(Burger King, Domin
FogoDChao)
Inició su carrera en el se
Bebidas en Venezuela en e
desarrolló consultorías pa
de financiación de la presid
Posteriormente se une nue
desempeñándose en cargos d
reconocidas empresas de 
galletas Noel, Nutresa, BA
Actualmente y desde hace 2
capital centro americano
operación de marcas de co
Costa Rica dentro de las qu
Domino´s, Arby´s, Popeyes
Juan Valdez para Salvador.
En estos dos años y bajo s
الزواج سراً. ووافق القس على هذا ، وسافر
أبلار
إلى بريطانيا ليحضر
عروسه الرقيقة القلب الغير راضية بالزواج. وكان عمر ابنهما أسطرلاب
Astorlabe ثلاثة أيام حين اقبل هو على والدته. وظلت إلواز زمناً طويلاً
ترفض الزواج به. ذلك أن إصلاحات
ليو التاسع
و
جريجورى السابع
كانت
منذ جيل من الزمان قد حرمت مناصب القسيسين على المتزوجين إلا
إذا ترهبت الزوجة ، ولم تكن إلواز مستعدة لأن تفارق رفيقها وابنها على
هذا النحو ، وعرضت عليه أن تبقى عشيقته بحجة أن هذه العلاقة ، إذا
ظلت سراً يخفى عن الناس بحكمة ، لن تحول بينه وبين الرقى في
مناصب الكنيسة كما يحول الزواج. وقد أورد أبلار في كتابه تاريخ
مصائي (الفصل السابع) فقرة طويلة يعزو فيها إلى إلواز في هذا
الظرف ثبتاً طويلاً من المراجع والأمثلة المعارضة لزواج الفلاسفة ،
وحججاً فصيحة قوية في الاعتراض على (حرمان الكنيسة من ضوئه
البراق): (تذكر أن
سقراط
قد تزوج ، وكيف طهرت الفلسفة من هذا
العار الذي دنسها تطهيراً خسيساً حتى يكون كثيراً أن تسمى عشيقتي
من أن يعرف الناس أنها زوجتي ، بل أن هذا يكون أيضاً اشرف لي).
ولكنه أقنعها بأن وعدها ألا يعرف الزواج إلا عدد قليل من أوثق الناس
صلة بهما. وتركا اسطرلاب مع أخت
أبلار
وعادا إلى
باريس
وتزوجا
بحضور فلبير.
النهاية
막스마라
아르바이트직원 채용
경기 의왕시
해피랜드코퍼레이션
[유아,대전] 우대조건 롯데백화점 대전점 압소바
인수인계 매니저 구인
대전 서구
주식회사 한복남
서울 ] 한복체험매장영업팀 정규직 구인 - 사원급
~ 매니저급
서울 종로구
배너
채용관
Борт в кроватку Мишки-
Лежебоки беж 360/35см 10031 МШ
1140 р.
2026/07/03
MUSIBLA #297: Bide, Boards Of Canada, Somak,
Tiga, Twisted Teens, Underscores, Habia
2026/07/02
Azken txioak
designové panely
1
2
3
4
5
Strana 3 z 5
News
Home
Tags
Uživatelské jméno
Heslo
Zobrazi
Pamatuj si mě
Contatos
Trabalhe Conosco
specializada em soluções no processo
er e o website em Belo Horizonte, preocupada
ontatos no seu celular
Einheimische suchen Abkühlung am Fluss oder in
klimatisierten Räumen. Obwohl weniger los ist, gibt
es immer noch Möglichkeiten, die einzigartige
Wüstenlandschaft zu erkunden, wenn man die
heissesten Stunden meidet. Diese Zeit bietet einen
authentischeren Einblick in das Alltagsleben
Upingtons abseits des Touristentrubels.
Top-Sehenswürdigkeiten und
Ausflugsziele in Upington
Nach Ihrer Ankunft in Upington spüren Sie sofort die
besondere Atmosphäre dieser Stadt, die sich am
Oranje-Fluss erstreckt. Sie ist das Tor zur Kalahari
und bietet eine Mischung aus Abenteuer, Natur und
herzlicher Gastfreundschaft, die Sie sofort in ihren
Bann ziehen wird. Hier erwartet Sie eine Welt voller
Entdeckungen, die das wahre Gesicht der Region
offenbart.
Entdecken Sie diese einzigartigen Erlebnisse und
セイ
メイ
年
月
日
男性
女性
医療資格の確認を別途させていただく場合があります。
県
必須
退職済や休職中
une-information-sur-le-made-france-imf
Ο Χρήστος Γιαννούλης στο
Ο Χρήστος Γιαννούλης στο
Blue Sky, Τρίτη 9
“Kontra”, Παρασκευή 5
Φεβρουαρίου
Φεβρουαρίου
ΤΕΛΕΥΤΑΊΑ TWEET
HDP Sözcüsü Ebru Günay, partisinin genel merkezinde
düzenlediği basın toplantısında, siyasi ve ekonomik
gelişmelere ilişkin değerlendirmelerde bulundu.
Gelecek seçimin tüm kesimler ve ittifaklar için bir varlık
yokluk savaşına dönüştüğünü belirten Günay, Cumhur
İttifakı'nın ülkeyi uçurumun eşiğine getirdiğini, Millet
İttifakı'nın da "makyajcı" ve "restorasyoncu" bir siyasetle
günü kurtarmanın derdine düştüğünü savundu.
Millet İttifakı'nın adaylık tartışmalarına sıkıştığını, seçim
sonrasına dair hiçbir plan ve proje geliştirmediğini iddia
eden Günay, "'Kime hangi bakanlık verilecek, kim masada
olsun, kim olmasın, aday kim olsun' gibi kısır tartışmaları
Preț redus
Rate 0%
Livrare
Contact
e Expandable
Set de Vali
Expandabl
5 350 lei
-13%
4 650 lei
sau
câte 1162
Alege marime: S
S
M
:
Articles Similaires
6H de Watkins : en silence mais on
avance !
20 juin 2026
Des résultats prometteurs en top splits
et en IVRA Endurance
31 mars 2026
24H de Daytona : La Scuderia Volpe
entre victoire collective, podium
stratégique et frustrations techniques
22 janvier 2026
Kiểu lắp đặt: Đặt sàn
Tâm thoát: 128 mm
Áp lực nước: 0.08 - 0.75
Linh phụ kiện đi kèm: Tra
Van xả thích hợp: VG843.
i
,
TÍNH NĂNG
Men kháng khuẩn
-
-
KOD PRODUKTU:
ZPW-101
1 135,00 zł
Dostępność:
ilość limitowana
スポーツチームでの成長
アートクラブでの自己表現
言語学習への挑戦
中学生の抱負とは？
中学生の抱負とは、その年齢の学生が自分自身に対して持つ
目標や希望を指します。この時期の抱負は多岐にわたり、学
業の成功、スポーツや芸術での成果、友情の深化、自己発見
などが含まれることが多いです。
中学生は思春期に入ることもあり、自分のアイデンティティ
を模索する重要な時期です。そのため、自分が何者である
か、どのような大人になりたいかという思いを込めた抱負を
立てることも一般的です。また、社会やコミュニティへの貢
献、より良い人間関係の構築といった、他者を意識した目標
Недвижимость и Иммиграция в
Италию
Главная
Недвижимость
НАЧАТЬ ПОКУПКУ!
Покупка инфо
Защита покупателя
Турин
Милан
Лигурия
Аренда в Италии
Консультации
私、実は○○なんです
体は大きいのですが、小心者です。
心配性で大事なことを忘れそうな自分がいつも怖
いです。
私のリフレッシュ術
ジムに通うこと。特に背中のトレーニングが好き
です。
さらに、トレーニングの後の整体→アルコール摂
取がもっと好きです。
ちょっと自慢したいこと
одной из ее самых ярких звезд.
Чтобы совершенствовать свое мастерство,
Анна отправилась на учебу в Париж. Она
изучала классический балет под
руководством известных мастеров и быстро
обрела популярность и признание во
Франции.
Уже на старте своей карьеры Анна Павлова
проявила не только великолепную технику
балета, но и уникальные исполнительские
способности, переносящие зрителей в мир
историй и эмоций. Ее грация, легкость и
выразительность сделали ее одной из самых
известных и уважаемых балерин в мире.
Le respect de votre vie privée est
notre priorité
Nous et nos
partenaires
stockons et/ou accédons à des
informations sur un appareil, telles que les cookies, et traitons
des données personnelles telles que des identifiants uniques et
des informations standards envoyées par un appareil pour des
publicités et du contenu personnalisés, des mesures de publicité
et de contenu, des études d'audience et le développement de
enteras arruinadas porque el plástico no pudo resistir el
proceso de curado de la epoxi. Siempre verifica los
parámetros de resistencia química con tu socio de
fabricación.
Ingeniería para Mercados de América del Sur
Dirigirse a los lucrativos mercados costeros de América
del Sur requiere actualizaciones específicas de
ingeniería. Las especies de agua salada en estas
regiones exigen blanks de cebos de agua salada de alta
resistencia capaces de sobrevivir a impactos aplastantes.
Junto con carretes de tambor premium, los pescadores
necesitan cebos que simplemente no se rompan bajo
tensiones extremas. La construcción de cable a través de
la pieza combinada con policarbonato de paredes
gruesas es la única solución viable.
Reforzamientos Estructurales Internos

——————

◆ Written task:
Starting at the line with "Oranje-Fluss erstreckt. Sie" and ending at the line with "Millet İttifakı'nın adaylık", print each line of the listing above exactly, with no other lines.

◆ Answer box:
Oranje-Fluss erstreckt. Sie ist das Tor zur Kalahari
und bietet eine Mischung aus Abenteuer, Natur und
herzlicher Gastfreundschaft, die Sie sofort in ihren
Bann ziehen wird. Hier erwartet Sie eine Welt voller
Entdeckungen, die das wahre Gesicht der Region
offenbart.
Entdecken Sie diese einzigartigen Erlebnisse und
セイ
メイ
年
月
日
男性
女性
医療資格の確認を別途させていただく場合があります。
県
必須
退職済や休職中
une-information-sur-le-made-france-imf
Ο Χρήστος Γιαννούλης στο
Ο Χρήστος Γιαννούλης στο
Blue Sky, Τρίτη 9
“Kontra”, Παρασκευή 5
Φεβρουαρίου
Φεβρουαρίου
ΤΕΛΕΥΤΑΊΑ TWEET
HDP Sözcüsü Ebru Günay, partisinin genel merkezinde
düzenlediği basın toplantısında, siyasi ve ekonomik
gelişmelere ilişkin değerlendirmelerde bulundu.
Gelecek seçimin tüm kesimler ve ittifaklar için bir varlık
yokluk savaşına dönüştüğünü belirten Günay, Cumhur
İttifakı'nın ülkeyi uçurumun eşiğine getirdiğini, Millet
İttifakı'nın da "makyajcı" ve "restorasyoncu" bir siyasetle
günü kurtarmanın derdine düştüğünü savundu.
Millet İttifakı'nın adaylık tartışmalarına sıkıştığını, seçim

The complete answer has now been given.